When Tino had his first major panic attack, when we rushed Bruno to the hospital after finding him passed out in the bathroom with blood trailing down his wrists. When Rocco took a hard hit and passed out on the football field, when Gi passed out from overworking himself. When Enzo broke his arm and was rushed into emergency surgery, when Carlo came home from school with a bloody nose from a bully. When I walked into the twin's room that night to find Chiara gone.

Those are all moments in my recent life where I felt an overwhelming sense of anxiety, a sense of anxiety so strong that I never thought I'd feel anything worse.

But this, right now, sitting in my living room waiting to find out if my daughter wasn't as fine as I convinced myself she was. This here, the sense of overwhelming dread and guilt, then throw in the anxiety of waiting? This is much worse than those other times. So much worse.
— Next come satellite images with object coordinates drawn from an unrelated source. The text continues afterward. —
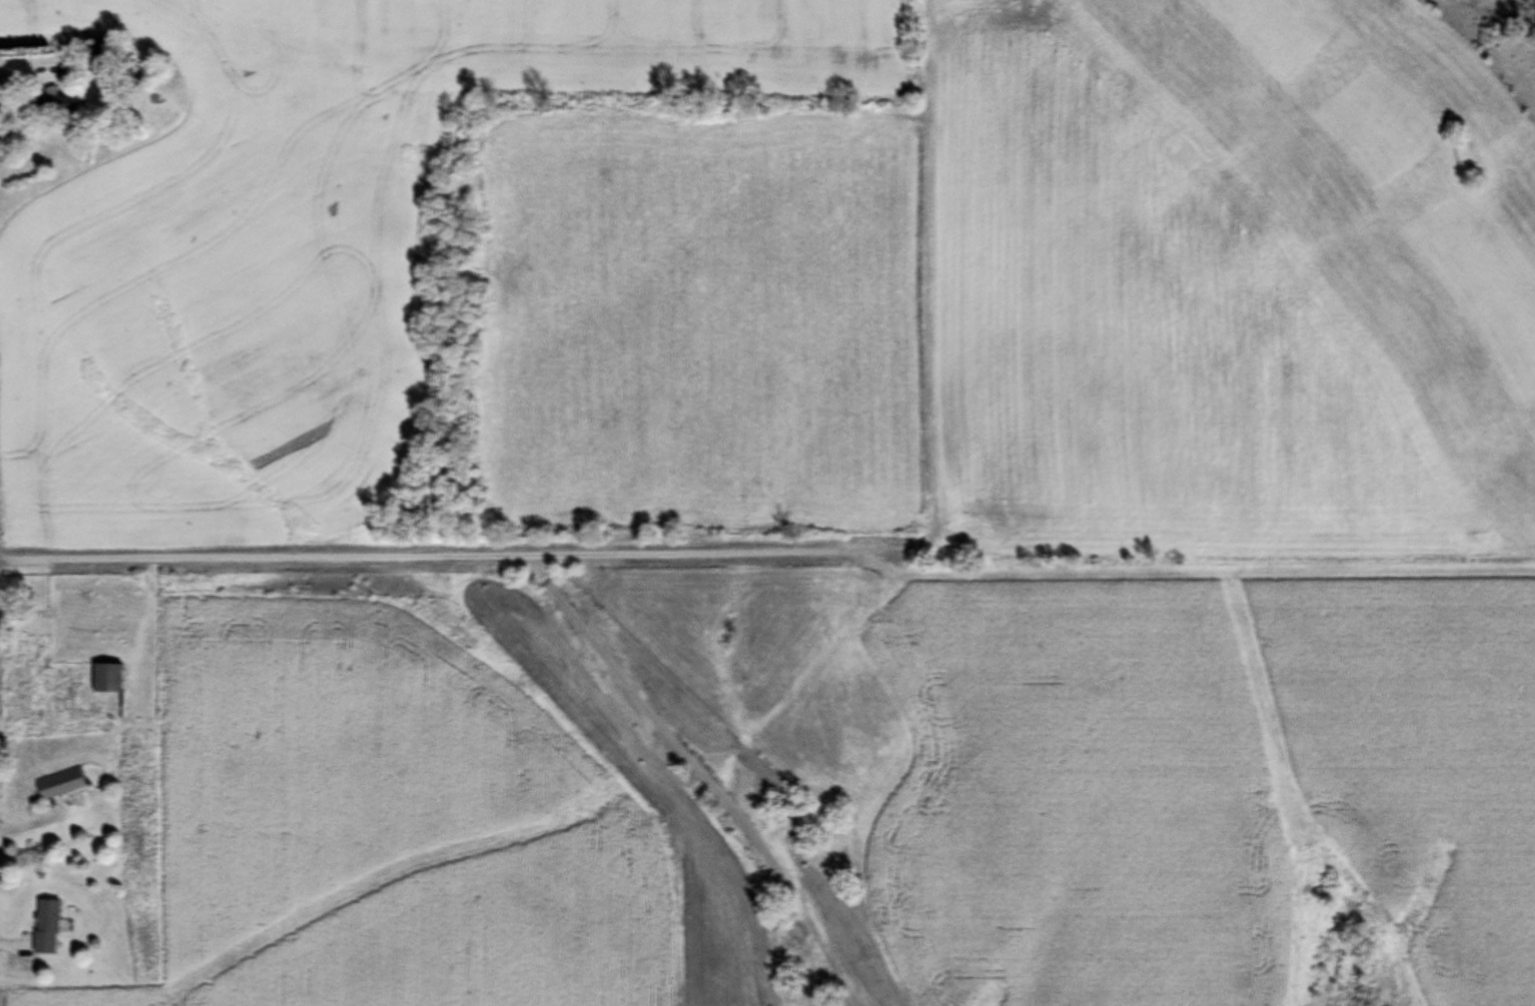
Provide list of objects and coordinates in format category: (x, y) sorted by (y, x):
building: (101, 56)
building: (59, 104)
road: (450, 563)
building: (108, 679)
road: (703, 775)
building: (61, 784)
building: (46, 928)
"What's taking them so long." Bruno says anxiously, frantically pulling at the rubber band sitting around his wrist. Even from where I'm sitting on the couch across from here, I can see how red the skin around the band is. And Enzo, who's sitting next to Bruno, notices it as well and stops Bruno, and moves the rubber band to the other wrist. Bruno then starts tugging at it again.

"They're just checking in on Carlo, give them a moment to make sure he's okay." I explain softly. Bruno slowly nods my head, and I turn my attention to Rocco who has slumped on the couch next to Enzo. He also hasn't said a word since we sat down, which is very uncharacteristic for him.

"What's going on?" I ask quietly, and Rocco knows it's directed towards him. He grudgingly moves his attention from the floor to my face, beings to glare at me and then shakes his head. This is a telltale sign that his head is getting busy, which means he's bound to lash out at some stage.

I quickly bounce up from my chair, run off to the 'den' as the boys like to call it and grab the box of stuffed toys. Rocco first went into therapy when he was 7, and one of the ways she suggested to help with anger is to throw stuffed toys. I took the suggestion and implemented it house-wide. It made Rocco feel less isolated, and also saved me from patching up holes in walls and replacing broken furniture.

When I walk back into the room, I find Gi and Tino sitting in their respective places in the room, clearly waiting for me. I take the lid off the box and chuck it into the middle of the room, not forcing anyone to take anything from it. If they think they need to, they will, I can't force them to do anything.

"Who did it." Rocco says, breaking the somewhat tense silence that had settled upon the room. It's the question everyone's burning to ask, but no one really has the guts to do it.

"She let me have a look at the bruising and other marks that were on her body. They all look fairly superficial, I'm gonna get her a prescribed cream to help them fade." Gi starts, clearly ignoring Rocco's question.

"What about the bruise on her ribs? Rocco said it was fairly bad." I ask wearily, still keeping my eye on Rocco. He clearly didn't like how Gi ignored his question so blatantly but knows Gi's doing it for a reason. It still doesn't stop him from clenching and unclenching his fists.